→ WORK INSTRUCTIONS
All lines with the word "circle" must be pulled from the entries below.

──────── GIVEN INFORMATION

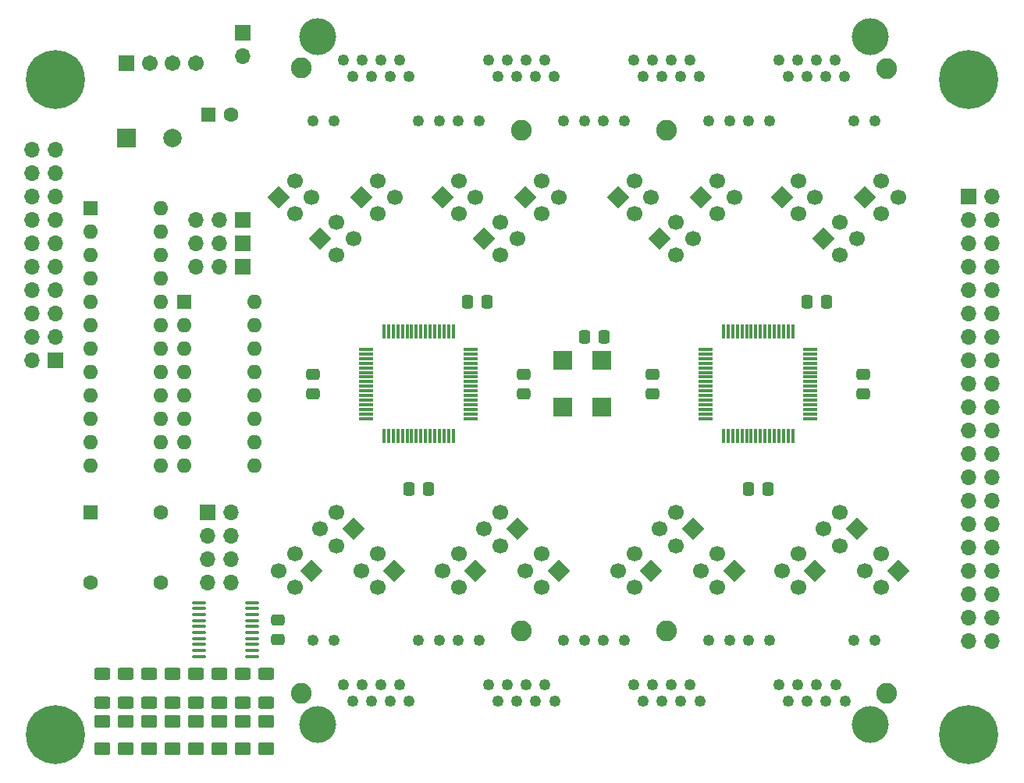
<source format=gts>
G04 #@! TF.GenerationSoftware,KiCad,Pcbnew,8.0.4*
G04 #@! TF.CreationDate,2025-01-12T21:12:32-06:00*
G04 #@! TF.ProjectId,OctoCom,4f63746f-436f-46d2-9e6b-696361645f70,rev?*
G04 #@! TF.SameCoordinates,Original*
G04 #@! TF.FileFunction,Soldermask,Top*
G04 #@! TF.FilePolarity,Negative*
%FSLAX46Y46*%
G04 Gerber Fmt 4.6, Leading zero omitted, Abs format (unit mm)*
G04 Created by KiCad (PCBNEW 8.0.4) date 2025-01-12 21:12:32*
%MOMM*%
%LPD*%
G01*
G04 APERTURE LIST*
G04 Aperture macros list*
%AMRoundRect*
0 Rectangle with rounded corners*
0 $1 Rounding radius*
0 $2 $3 $4 $5 $6 $7 $8 $9 X,Y pos of 4 corners*
0 Add a 4 corners polygon primitive as box body*
4,1,4,$2,$3,$4,$5,$6,$7,$8,$9,$2,$3,0*
0 Add four circle primitives for the rounded corners*
1,1,$1+$1,$2,$3*
1,1,$1+$1,$4,$5*
1,1,$1+$1,$6,$7*
1,1,$1+$1,$8,$9*
0 Add four rect primitives between the rounded corners*
20,1,$1+$1,$2,$3,$4,$5,0*
20,1,$1+$1,$4,$5,$6,$7,0*
20,1,$1+$1,$6,$7,$8,$9,0*
20,1,$1+$1,$8,$9,$2,$3,0*%
%AMHorizOval*
0 Thick line with rounded ends*
0 $1 width*
0 $2 $3 position (X,Y) of the first rounded end (center of the circle)*
0 $4 $5 position (X,Y) of the second rounded end (center of the circle)*
0 Add line between two ends*
20,1,$1,$2,$3,$4,$5,0*
0 Add two circle primitives to create the rounded ends*
1,1,$1,$2,$3*
1,1,$1,$4,$5*%
%AMRotRect*
0 Rectangle, with rotation*
0 The origin of the aperture is its center*
0 $1 length*
0 $2 width*
0 $3 Rotation angle, in degrees counterclockwise*
0 Add horizontal line*
21,1,$1,$2,0,0,$3*%
G04 Aperture macros list end*
%ADD10RoundRect,0.250000X-0.475000X0.337500X-0.475000X-0.337500X0.475000X-0.337500X0.475000X0.337500X0*%
%ADD11RoundRect,0.100000X-0.637500X-0.100000X0.637500X-0.100000X0.637500X0.100000X-0.637500X0.100000X0*%
%ADD12RoundRect,0.250000X-0.625000X0.400000X-0.625000X-0.400000X0.625000X-0.400000X0.625000X0.400000X0*%
%ADD13RoundRect,0.250001X0.624999X-0.462499X0.624999X0.462499X-0.624999X0.462499X-0.624999X-0.462499X0*%
%ADD14C,1.250000*%
%ADD15C,2.250000*%
%ADD16C,4.000000*%
%ADD17RoundRect,0.250000X-0.337500X-0.475000X0.337500X-0.475000X0.337500X0.475000X-0.337500X0.475000X0*%
%ADD18RotRect,1.700000X1.700000X45.000000*%
%ADD19HorizOval,1.700000X0.000000X0.000000X0.000000X0.000000X0*%
%ADD20RotRect,1.700000X1.700000X225.000000*%
%ADD21HorizOval,1.700000X0.000000X0.000000X0.000000X0.000000X0*%
%ADD22R,1.700000X1.700000*%
%ADD23O,1.700000X1.700000*%
%ADD24RoundRect,0.102000X0.754000X0.754000X-0.754000X0.754000X-0.754000X-0.754000X0.754000X-0.754000X0*%
%ADD25C,1.712000*%
%ADD26C,0.800000*%
%ADD27C,6.400000*%
%ADD28R,1.600000X1.600000*%
%ADD29C,1.600000*%
%ADD30O,1.600000X1.600000*%
%ADD31R,2.000000X2.000000*%
%ADD32C,2.000000*%
%ADD33RoundRect,0.250000X0.337500X0.475000X-0.337500X0.475000X-0.337500X-0.475000X0.337500X-0.475000X0*%
%ADD34RoundRect,0.250000X0.475000X-0.337500X0.475000X0.337500X-0.475000X0.337500X-0.475000X-0.337500X0*%
%ADD35RoundRect,0.075000X-0.700000X-0.075000X0.700000X-0.075000X0.700000X0.075000X-0.700000X0.075000X0*%
%ADD36RoundRect,0.075000X-0.075000X-0.700000X0.075000X-0.700000X0.075000X0.700000X-0.075000X0.700000X0*%
G04 APERTURE END LIST*
D10*
X99060000Y-108182500D03*
X99060000Y-110257500D03*
D11*
X90482500Y-106295000D03*
X90482500Y-106945000D03*
X90482500Y-107595000D03*
X90482500Y-108245000D03*
X90482500Y-108895000D03*
X90482500Y-109545000D03*
X90482500Y-110195000D03*
X90482500Y-110845000D03*
X90482500Y-111495000D03*
X90482500Y-112145000D03*
X96207500Y-112145000D03*
X96207500Y-111495000D03*
X96207500Y-110845000D03*
X96207500Y-110195000D03*
X96207500Y-109545000D03*
X96207500Y-108895000D03*
X96207500Y-108245000D03*
X96207500Y-107595000D03*
X96207500Y-106945000D03*
X96207500Y-106295000D03*
D12*
X80010000Y-114019999D03*
X80010000Y-117120001D03*
X82550000Y-114019999D03*
X82550000Y-117120001D03*
X85089999Y-114019999D03*
X85089999Y-117120001D03*
X87630001Y-114019999D03*
X87630001Y-117120001D03*
X90170000Y-114019999D03*
X90170000Y-117120001D03*
X92710000Y-114019999D03*
X92710000Y-117120001D03*
X95250000Y-114019999D03*
X95250000Y-117120001D03*
X97790000Y-114020000D03*
X97790000Y-117120002D03*
D13*
X80009999Y-122137500D03*
X80009999Y-119162500D03*
X82550000Y-122137500D03*
X82550000Y-119162500D03*
X85090000Y-122137500D03*
X85090000Y-119162500D03*
X87630000Y-122137500D03*
X87630000Y-119162500D03*
X90170000Y-122137500D03*
X90170000Y-119162500D03*
X92710001Y-122137500D03*
X92710001Y-119162500D03*
X95250000Y-122137500D03*
X95250000Y-119162500D03*
X97790000Y-122137500D03*
X97790000Y-119162500D03*
D14*
X113300000Y-117000000D03*
X112280000Y-115220000D03*
X111260000Y-117000000D03*
X110240000Y-115220000D03*
X109220000Y-117000000D03*
X108200000Y-115220000D03*
X107180000Y-117000000D03*
X106160000Y-115220000D03*
X116590000Y-110400000D03*
X114300000Y-110400000D03*
X105160000Y-110400000D03*
X102870000Y-110400000D03*
X129050000Y-117000000D03*
X128030000Y-115220000D03*
X127010000Y-117000000D03*
X125990000Y-115220000D03*
X124970000Y-117000000D03*
X123950000Y-115220000D03*
X122930000Y-117000000D03*
X121910000Y-115220000D03*
X132340000Y-110400000D03*
X130050000Y-110400000D03*
X120910000Y-110400000D03*
X118620000Y-110400000D03*
X144800000Y-117000000D03*
X143780000Y-115220000D03*
X142760000Y-117000000D03*
X141740000Y-115220000D03*
X140720000Y-117000000D03*
X139700000Y-115220000D03*
X138680000Y-117000000D03*
X137660000Y-115220000D03*
X148090000Y-110400000D03*
X145800000Y-110400000D03*
X136660000Y-110400000D03*
X134370000Y-110400000D03*
X160550000Y-117000000D03*
X159530000Y-115220000D03*
X158510000Y-117000000D03*
X157490000Y-115220000D03*
X156470000Y-117000000D03*
X155450000Y-115220000D03*
X154430000Y-117000000D03*
X153410000Y-115220000D03*
X163840000Y-110400000D03*
X161550000Y-110400000D03*
X152410000Y-110400000D03*
X150120000Y-110400000D03*
D15*
X101600000Y-116120000D03*
D16*
X103380000Y-119540000D03*
D15*
X125475000Y-109380000D03*
X141225000Y-109380000D03*
D16*
X163320000Y-119540000D03*
D15*
X165100000Y-116140000D03*
D17*
X156442500Y-73660000D03*
X158517500Y-73660000D03*
D18*
X116903821Y-62293821D03*
D19*
X118699872Y-60497770D03*
X118699872Y-64089872D03*
X120495923Y-62293821D03*
D20*
X111685573Y-102809715D03*
D21*
X109889522Y-104605766D03*
X109889522Y-101013664D03*
X108093471Y-102809715D03*
D20*
X139545923Y-102806179D03*
D21*
X137749872Y-104602230D03*
X137749872Y-101010128D03*
X135953821Y-102806179D03*
D22*
X91440000Y-96520000D03*
D23*
X93980000Y-96520000D03*
X91440000Y-99060000D03*
X93980000Y-99060000D03*
X91440000Y-101600000D03*
X93980000Y-101600000D03*
X91440000Y-104140000D03*
X93980000Y-104140000D03*
D18*
X144934077Y-62293822D03*
D19*
X146730128Y-60497771D03*
X146730128Y-64089873D03*
X148526179Y-62293822D03*
D18*
X140443949Y-66783949D03*
D19*
X142240000Y-64987898D03*
X142240000Y-68580000D03*
X144036051Y-66783949D03*
D24*
X82610000Y-47729999D03*
D25*
X85110000Y-47729999D03*
X87610000Y-47729999D03*
X90110000Y-47729999D03*
D18*
X125884077Y-62293821D03*
D19*
X127680128Y-60497770D03*
X127680128Y-64089872D03*
X129476179Y-62293821D03*
D17*
X119612500Y-73660000D03*
X121687500Y-73660000D03*
D18*
X153733821Y-62293821D03*
D19*
X155529872Y-60497770D03*
X155529872Y-64089872D03*
X157325923Y-62293821D03*
D26*
X171590000Y-49530000D03*
X172292944Y-47832944D03*
X172292944Y-51227056D03*
X173990000Y-47130000D03*
D27*
X173990000Y-49530000D03*
D26*
X173990000Y-51930000D03*
X175687056Y-47832944D03*
X175687056Y-51227056D03*
X176390000Y-49530000D03*
D20*
X124986051Y-98316051D03*
D21*
X123190000Y-100112102D03*
X123190000Y-96520000D03*
X121393949Y-98316051D03*
D20*
X161816051Y-98316051D03*
D21*
X160020000Y-100112102D03*
X160020000Y-96520000D03*
X158223949Y-98316051D03*
D20*
X166306179Y-102806179D03*
D21*
X164510128Y-104602230D03*
X164510128Y-101010128D03*
X162714077Y-102806179D03*
D18*
X103613949Y-66783949D03*
D19*
X105410000Y-64987898D03*
X105410000Y-68580000D03*
X107206051Y-66783949D03*
D18*
X121393949Y-66783949D03*
D19*
X123190000Y-64987898D03*
X123190000Y-68580000D03*
X124986051Y-66783949D03*
D28*
X78740000Y-96520000D03*
D29*
X78740000Y-104140000D03*
X86360000Y-104140000D03*
X86360000Y-96520000D03*
D20*
X144036051Y-98316051D03*
D21*
X142240000Y-100112102D03*
X142240000Y-96520000D03*
X140443949Y-98316051D03*
D18*
X108104077Y-62293821D03*
D19*
X109900128Y-60497770D03*
X109900128Y-64089872D03*
X111696179Y-62293821D03*
D28*
X78740000Y-63500000D03*
D30*
X78740000Y-66040000D03*
X78740000Y-68580000D03*
X78740000Y-71120000D03*
X78740000Y-73660000D03*
X78740000Y-76200000D03*
X78740000Y-78740000D03*
X78740000Y-81280000D03*
X78740000Y-83820000D03*
X78740000Y-86360000D03*
X78740000Y-88900000D03*
X78740000Y-91440000D03*
X86360000Y-91440000D03*
X86360000Y-88900000D03*
X86360000Y-86360000D03*
X86360000Y-83820000D03*
X86360000Y-81280000D03*
X86360000Y-78740000D03*
X86360000Y-76200000D03*
X86360000Y-73660000D03*
X86360000Y-71120000D03*
X86360000Y-68580000D03*
X86360000Y-66040000D03*
X86360000Y-63500000D03*
D26*
X72530000Y-49530000D03*
X73232944Y-47832944D03*
X73232944Y-51227056D03*
X74930000Y-47130000D03*
D27*
X74930000Y-49530000D03*
D26*
X74930000Y-51930000D03*
X76627056Y-47832944D03*
X76627056Y-51227056D03*
X77330000Y-49530000D03*
D10*
X139700000Y-81512500D03*
X139700000Y-83587500D03*
D18*
X162714077Y-62293821D03*
D19*
X164510128Y-60497770D03*
X164510128Y-64089872D03*
X166306179Y-62293821D03*
D31*
X82630000Y-55880000D03*
D32*
X87630000Y-55880000D03*
D20*
X129476179Y-102806178D03*
D21*
X127680128Y-104602229D03*
X127680128Y-101010127D03*
X125884077Y-102806178D03*
D26*
X171590000Y-120650000D03*
X172292944Y-118952944D03*
X172292944Y-122347056D03*
X173990000Y-118250000D03*
D27*
X173990000Y-120650000D03*
D26*
X173990000Y-123050000D03*
X175687056Y-118952944D03*
X175687056Y-122347056D03*
X176390000Y-120650000D03*
D20*
X102715923Y-102806179D03*
D21*
X100919872Y-104602230D03*
X100919872Y-101010128D03*
X99123821Y-102806179D03*
D20*
X148526179Y-102806179D03*
D21*
X146730128Y-104602230D03*
X146730128Y-101010128D03*
X144934077Y-102806179D03*
D10*
X102870000Y-81512500D03*
X102870000Y-83587500D03*
D33*
X134387500Y-77470000D03*
X132312500Y-77470000D03*
D22*
X95235000Y-67310000D03*
D23*
X92695000Y-67310000D03*
X90155001Y-67310000D03*
D26*
X72530000Y-120650000D03*
X73232944Y-118952944D03*
X73232944Y-122347056D03*
X74930000Y-118250000D03*
D27*
X74930000Y-120650000D03*
D26*
X74930000Y-123050000D03*
X76627056Y-118952944D03*
X76627056Y-122347056D03*
X77330000Y-120650000D03*
D20*
X120495923Y-102806179D03*
D21*
X118699872Y-104602230D03*
X118699872Y-101010128D03*
X116903821Y-102806179D03*
D34*
X162560000Y-83587500D03*
X162560000Y-81512500D03*
D17*
X113262500Y-93980000D03*
X115337500Y-93980000D03*
D18*
X135953821Y-62293821D03*
D19*
X137749872Y-60497770D03*
X137749872Y-64089872D03*
X139545923Y-62293821D03*
D34*
X125730000Y-83587500D03*
X125730000Y-81512500D03*
D35*
X145455000Y-78800000D03*
X145455000Y-79300000D03*
X145455000Y-79800000D03*
X145455000Y-80300000D03*
X145455000Y-80800000D03*
X145455000Y-81300000D03*
X145455000Y-81800000D03*
X145455000Y-82300000D03*
X145455000Y-82800000D03*
X145455000Y-83300000D03*
X145455000Y-83800000D03*
X145455000Y-84300000D03*
X145455000Y-84800000D03*
X145455000Y-85300000D03*
X145455000Y-85800000D03*
X145455000Y-86300000D03*
D36*
X147380000Y-88225000D03*
X147880000Y-88225000D03*
X148380000Y-88225000D03*
X148880000Y-88225000D03*
X149380000Y-88225000D03*
X149880000Y-88225000D03*
X150380000Y-88225000D03*
X150880000Y-88225000D03*
X151380000Y-88225000D03*
X151880000Y-88225000D03*
X152380000Y-88225000D03*
X152880000Y-88225000D03*
X153380000Y-88225000D03*
X153880000Y-88225000D03*
X154380000Y-88225000D03*
X154880000Y-88225000D03*
D35*
X156805000Y-86300000D03*
X156805000Y-85800000D03*
X156805000Y-85300000D03*
X156805000Y-84800000D03*
X156805000Y-84300000D03*
X156805000Y-83800000D03*
X156805000Y-83300000D03*
X156805000Y-82800000D03*
X156805000Y-82300000D03*
X156805000Y-81800000D03*
X156805000Y-81300000D03*
X156805000Y-80800000D03*
X156805000Y-80300000D03*
X156805000Y-79800000D03*
X156805000Y-79300000D03*
X156805000Y-78800000D03*
D36*
X154880000Y-76875000D03*
X154380000Y-76875000D03*
X153880000Y-76875000D03*
X153380000Y-76875000D03*
X152880000Y-76875000D03*
X152380000Y-76875000D03*
X151880000Y-76875000D03*
X151380000Y-76875000D03*
X150880000Y-76875000D03*
X150380000Y-76875000D03*
X149880000Y-76875000D03*
X149380000Y-76875000D03*
X148880000Y-76875000D03*
X148380000Y-76875000D03*
X147880000Y-76875000D03*
X147380000Y-76875000D03*
D28*
X88900000Y-73660000D03*
D30*
X88900000Y-76200000D03*
X88900000Y-78740000D03*
X88900000Y-81280000D03*
X88900000Y-83820000D03*
X88900000Y-86360000D03*
X88900000Y-88900000D03*
X88900000Y-91440000D03*
X96520000Y-91440000D03*
X96520000Y-88900000D03*
X96520000Y-86360000D03*
X96520000Y-83820000D03*
X96520000Y-81280000D03*
X96520000Y-78740000D03*
X96520000Y-76200000D03*
X96520000Y-73660000D03*
D18*
X158223949Y-66783949D03*
D19*
X160020000Y-64987898D03*
X160020000Y-68580000D03*
X161816051Y-66783949D03*
D20*
X157325923Y-102806179D03*
D21*
X155529872Y-104602230D03*
X155529872Y-101010128D03*
X153733821Y-102806179D03*
D18*
X99123821Y-62293821D03*
D19*
X100919872Y-60497770D03*
X100919872Y-64089872D03*
X102715923Y-62293821D03*
D31*
X129980000Y-80010000D03*
X129980000Y-85090000D03*
X134180000Y-85090000D03*
X134180000Y-80010000D03*
D22*
X173990000Y-62230000D03*
D23*
X176530000Y-62230000D03*
X173990000Y-64770000D03*
X176530000Y-64770000D03*
X173990000Y-67310000D03*
X176530000Y-67310000D03*
X173990000Y-69850000D03*
X176530000Y-69850000D03*
X173990000Y-72390000D03*
X176530000Y-72390000D03*
X173990000Y-74930000D03*
X176530000Y-74930000D03*
X173990000Y-77470000D03*
X176530000Y-77470000D03*
X173990000Y-80010000D03*
X176530000Y-80010000D03*
X173990000Y-82550000D03*
X176530000Y-82550000D03*
X173990000Y-85090000D03*
X176530000Y-85090000D03*
X173990000Y-87630000D03*
X176530000Y-87630000D03*
X173990000Y-90170000D03*
X176530000Y-90170000D03*
X173990000Y-92710000D03*
X176530000Y-92710000D03*
X173990000Y-95250000D03*
X176530000Y-95250000D03*
X173990000Y-97790000D03*
X176530000Y-97790000D03*
X173990000Y-100330000D03*
X176530000Y-100330000D03*
X173990000Y-102870000D03*
X176530000Y-102870000D03*
X173990000Y-105410000D03*
X176530000Y-105410000D03*
X173990000Y-107950000D03*
X176530000Y-107950000D03*
X173990000Y-110490000D03*
X176530000Y-110490000D03*
D22*
X95250000Y-44450000D03*
D23*
X95250000Y-46990000D03*
D22*
X74930000Y-80010000D03*
D23*
X72390000Y-80010000D03*
X74930000Y-77470000D03*
X72390000Y-77470000D03*
X74930000Y-74930001D03*
X72390000Y-74930000D03*
X74930000Y-72390000D03*
X72390000Y-72390000D03*
X74930000Y-69850000D03*
X72390000Y-69850000D03*
X74930000Y-67310000D03*
X72390000Y-67310000D03*
X74930000Y-64770000D03*
X72390000Y-64770000D03*
X74930000Y-62229999D03*
X72390000Y-62230000D03*
X74930000Y-59690000D03*
X72390000Y-59690000D03*
X74930000Y-57150000D03*
X72390000Y-57150000D03*
D22*
X95235000Y-64770000D03*
D23*
X92695000Y-64770000D03*
X90155001Y-64770000D03*
D22*
X95235000Y-69850000D03*
D23*
X92695000Y-69850000D03*
X90155001Y-69850000D03*
D28*
X91480000Y-53340000D03*
D29*
X93980000Y-53340000D03*
D20*
X107206051Y-98316051D03*
D21*
X105410000Y-100112102D03*
X105410000Y-96520000D03*
X103613949Y-98316051D03*
D35*
X108625000Y-78800000D03*
X108625000Y-79300000D03*
X108625000Y-79800000D03*
X108625000Y-80300000D03*
X108625000Y-80800000D03*
X108625000Y-81300000D03*
X108625000Y-81800000D03*
X108625000Y-82300000D03*
X108625000Y-82800000D03*
X108625000Y-83300000D03*
X108625000Y-83800000D03*
X108625000Y-84300000D03*
X108625000Y-84800000D03*
X108625000Y-85300000D03*
X108625000Y-85800000D03*
X108625000Y-86300000D03*
D36*
X110550000Y-88225000D03*
X111050000Y-88225000D03*
X111550000Y-88225000D03*
X112050000Y-88225000D03*
X112550000Y-88225000D03*
X113050000Y-88225000D03*
X113550000Y-88225000D03*
X114050000Y-88225000D03*
X114550000Y-88225000D03*
X115050000Y-88225000D03*
X115550000Y-88225000D03*
X116050000Y-88225000D03*
X116550000Y-88225000D03*
X117050000Y-88225000D03*
X117550000Y-88225000D03*
X118050000Y-88225000D03*
D35*
X119975000Y-86300000D03*
X119975000Y-85800000D03*
X119975000Y-85300000D03*
X119975000Y-84800000D03*
X119975000Y-84300000D03*
X119975000Y-83800000D03*
X119975000Y-83300000D03*
X119975000Y-82800000D03*
X119975000Y-82300000D03*
X119975000Y-81800000D03*
X119975000Y-81300000D03*
X119975000Y-80800000D03*
X119975000Y-80300000D03*
X119975000Y-79800000D03*
X119975000Y-79300000D03*
X119975000Y-78800000D03*
D36*
X118050000Y-76875000D03*
X117550000Y-76875000D03*
X117050000Y-76875000D03*
X116550000Y-76875000D03*
X116050000Y-76875000D03*
X115550000Y-76875000D03*
X115050000Y-76875000D03*
X114550000Y-76875000D03*
X114050000Y-76875000D03*
X113550000Y-76875000D03*
X113050000Y-76875000D03*
X112550000Y-76875000D03*
X112050000Y-76875000D03*
X111550000Y-76875000D03*
X111050000Y-76875000D03*
X110550000Y-76875000D03*
D17*
X150092500Y-93980000D03*
X152167500Y-93980000D03*
D14*
X153400000Y-47410000D03*
X154420000Y-49190000D03*
X155440000Y-47410000D03*
X156460000Y-49190000D03*
X157480000Y-47410000D03*
X158500000Y-49190000D03*
X159520000Y-47410000D03*
X160540000Y-49190000D03*
X150110000Y-54010000D03*
X152400000Y-54010000D03*
X161540000Y-54010000D03*
X163830000Y-54010000D03*
X137650000Y-47410000D03*
X138670000Y-49190000D03*
X139690000Y-47410000D03*
X140710000Y-49190000D03*
X141730000Y-47410000D03*
X142750000Y-49190000D03*
X143770000Y-47410000D03*
X144790000Y-49190000D03*
X134360000Y-54010000D03*
X136650000Y-54010000D03*
X145790000Y-54010000D03*
X148080000Y-54010000D03*
X121900000Y-47410000D03*
X122920000Y-49190000D03*
X123940000Y-47410000D03*
X124960000Y-49190000D03*
X125980000Y-47410000D03*
X127000000Y-49190000D03*
X128020000Y-47410000D03*
X129040000Y-49190000D03*
X118610000Y-54010000D03*
X120900000Y-54010000D03*
X130040000Y-54010000D03*
X132330000Y-54010000D03*
X106150000Y-47410000D03*
X107170000Y-49190000D03*
X108190000Y-47410000D03*
X109210000Y-49190000D03*
X110230000Y-47410000D03*
X111250000Y-49190000D03*
X112270000Y-47410000D03*
X113290000Y-49190000D03*
X102860000Y-54010000D03*
X105150000Y-54010000D03*
X114290000Y-54010000D03*
X116580000Y-54010000D03*
D15*
X165100000Y-48290000D03*
D16*
X163320000Y-44870000D03*
D15*
X141225000Y-55030000D03*
X125475000Y-55030000D03*
D16*
X103380000Y-44870000D03*
D15*
X101600000Y-48270000D03*
M02*

</source>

────────────────

→ OUTPUT FOR THIS TASK
0 Add four circle primitives for the rounded corners*
0 $2 $3 position (X,Y) of the first rounded end (center of the circle)*
0 $4 $5 position (X,Y) of the second rounded end (center of the circle)*
0 Add two circle primitives to create the rounded ends*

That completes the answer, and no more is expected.